Madame la ministre, il y a trois semaines, vous nous annonciez une bien mauvaise nouvelle.
La reprise du sport amateur au sens large n’aura pas lieu avant plusieurs semaines, certainement pas à Pâques, compte tenu du presque reconfinement, peut-être à la Trinité, voire aux calendes grecques – ironie du sport à la veille des jeux Olympiques, dont il n’est certes pas question ici, quoique…
Pas plus tard que ce week-end, plusieurs fédérations ont en effet déjà annoncé l’arrêt du sport amateur pour cette saison. Or c’est bien une pratique sportive, populaire et accessible à tous, en d’autres termes la reprise d’une activité essentielle en termes de santé physique, d’hygiène mentale, de bien-être individuel du corps, mais aussi d’équilibre collectif, qui doit guider notre responsabilité politique.
Nous devons préserver nos infrastructures sportives et nos pratiques si essentielles, du point de vue économique, certes, mais surtout des points de vue sanitaire et social.
Il est heureux que le plan de relance décidé à l’automne dernier ouvre des perspectives, là où le sport figurait dans l’angle mort du déconfinement et du retour vers une vie en société.
Nous ne sommes pas seulement dans l’insuffisance moribonde, nous sommes dans la suffisance d’une majorité gargarisée par de belles paroles qui n’engagent à rien quand elles ne sont pas confrontées à la réalité.
Certes, de nombreux efforts ont été accomplis en complément des aides de droit commun déjà mises en place par le Gouvernement : Fonds d’urgence pour les fédérations sportives, Pass’Sport, Fonds de compensation de pertes de billetterie, etc.
En l’espèce, dans un souci d’exigence et c’est désormais une préoccupation d’urgence, ce sont plus que jamais les plus jeunes citoyens qui doivent être la priorité.

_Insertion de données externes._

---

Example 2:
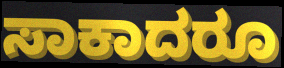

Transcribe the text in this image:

ಸಾಕಾದರೂ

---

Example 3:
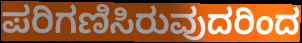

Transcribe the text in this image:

ಪರಿಗಣಿಸಿರುವುದರಿಂದ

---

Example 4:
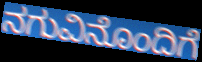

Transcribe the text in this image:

ನಗುವಿನೊಂದಿಗೆ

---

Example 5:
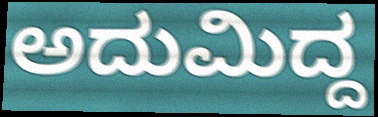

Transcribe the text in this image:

ಅದುಮಿದ್ದ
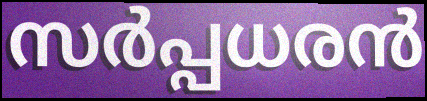
സർപ്പധരൻ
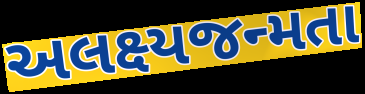
અલક્ષ્યજન્મતા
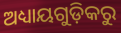
ଅଧ୍ୟାୟଗୁଡ଼ିକରୁ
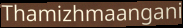
Thamizhmaangani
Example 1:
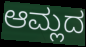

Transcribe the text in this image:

ಆಮ್ಲದ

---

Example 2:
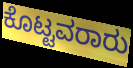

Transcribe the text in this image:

ಕೊಟ್ಟವರಾರು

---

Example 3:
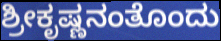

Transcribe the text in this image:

ಶ್ರೀಕೃಷ್ಣನಂತೊಂದು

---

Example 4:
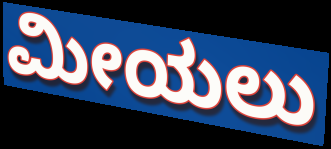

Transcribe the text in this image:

ಮೀಯಲು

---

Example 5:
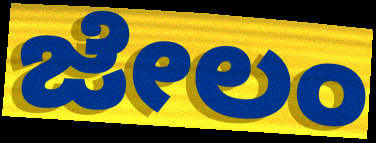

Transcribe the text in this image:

ಜೇಲಂ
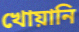
খোয়ানি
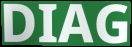
DIAG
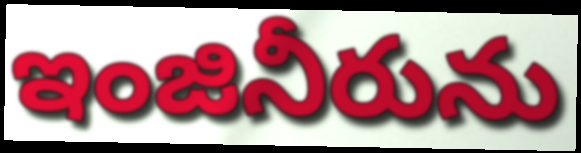
ఇంజినీరును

C’est vers ces jeunes en quête d’identité, d’ouverture et d’équilibre, que l’on doit déployer appui, solidarité et facilitation, parce qu’il est attesté qu’ils subissent ces restrictions plus que d’autres.
Aussi, alors qu’un pan entier du socle de nos valeurs communes est en train de s’effondrer, qu’en est-il concrètement de votre projet à leur endroit ?

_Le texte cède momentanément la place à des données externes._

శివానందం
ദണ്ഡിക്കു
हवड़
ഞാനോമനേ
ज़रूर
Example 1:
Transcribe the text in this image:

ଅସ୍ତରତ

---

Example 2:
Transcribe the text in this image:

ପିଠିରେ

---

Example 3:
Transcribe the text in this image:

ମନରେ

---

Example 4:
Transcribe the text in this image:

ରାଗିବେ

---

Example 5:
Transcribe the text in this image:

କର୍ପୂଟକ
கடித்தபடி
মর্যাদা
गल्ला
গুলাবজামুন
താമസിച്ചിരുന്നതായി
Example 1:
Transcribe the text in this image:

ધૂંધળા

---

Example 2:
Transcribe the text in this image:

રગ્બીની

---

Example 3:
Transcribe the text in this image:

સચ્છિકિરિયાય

« Le réel, c’est quand on se cogne », n’est-ce pas ? Madame la ministre, quelles nouvelles alarmes de santé publique faudra-t-il attendre pour que votre gouvernement se projette réellement dans une approche prospective, cesse le stop and go insupportable, accélère la mise en œuvre de ses projets et leur inscription dans une société si violemment heurtée ? L’heure n’est plus aux pansements sur des jambes de bois – ce que les jeunes ne sont d’ailleurs pas !
On le sait, la sédentarité et l’inactivité prolongée ne sont pas qu’un spectre fantasmé aux contrecoups hypothétiques : c’est une entaille profonde et attestée dans l’idée même de santé publique, dont les conséquences sont trop bien déterminées. Les plus jeunes sont en première ligne de cette démoralisation de masse, quand la vie sociale n’est plus possible à l’âge des possibles.
On parle de « génération sacrifiée »… J’aimerais tant que l’on puisse ici se permettre de dire que cette expression est galvaudée, mais qu’en est-il en réalité ?
Nous devons nous projeter dans une nouvelle donne de reconstruction et de rééquilibrage, et non dans une simple reprise. En effet – faut-il le préciser ? –, dans la vie d’un jeune, une année compte bien plus qu’une seule année !
Madame la ministre, au-delà des mesures au coup par coup, que nous saluons, qu’en est-il réellement de votre projet sur l’activité sportive des jeunes, qu’il s’agisse de sport à l’école ou à l’université, dans un cadre public ou privé, à l’échelle d’un petit d’homme ou d’un jeune citoyen à l’esprit sain dans un corps sain ?
Quid de votre volonté, de votre agenda, des moyens, et pas seulement pour les trois prochaines semaines ?
Qu’en sera-t-il de la mise en œuvre du plan 2020 et de ses belles idées, « véritable enjeu de santé, d’épanouissement, d’égalité et de réussite pour les élèves », selon vos propres mots ? Madame la ministre, comment comptez-vous dépasser l’horizon funeste et pénible de la sédentarité et de la perspective d’anomie.
Quel est votre projet au-delà d’un sport pour la jeunesse enfin ressuscitée ? Y a-t-il au plus haut niveau l’idée et les moyens d’en faire une priorité crédible ?
C’est en effet à se demander si le sport trouve encore une place dans la politique de ce gouvernement !
Enfin, je remercie Jérémy Bacchi et le groupe CRCE d’avoir pris l’initiative de ce débat.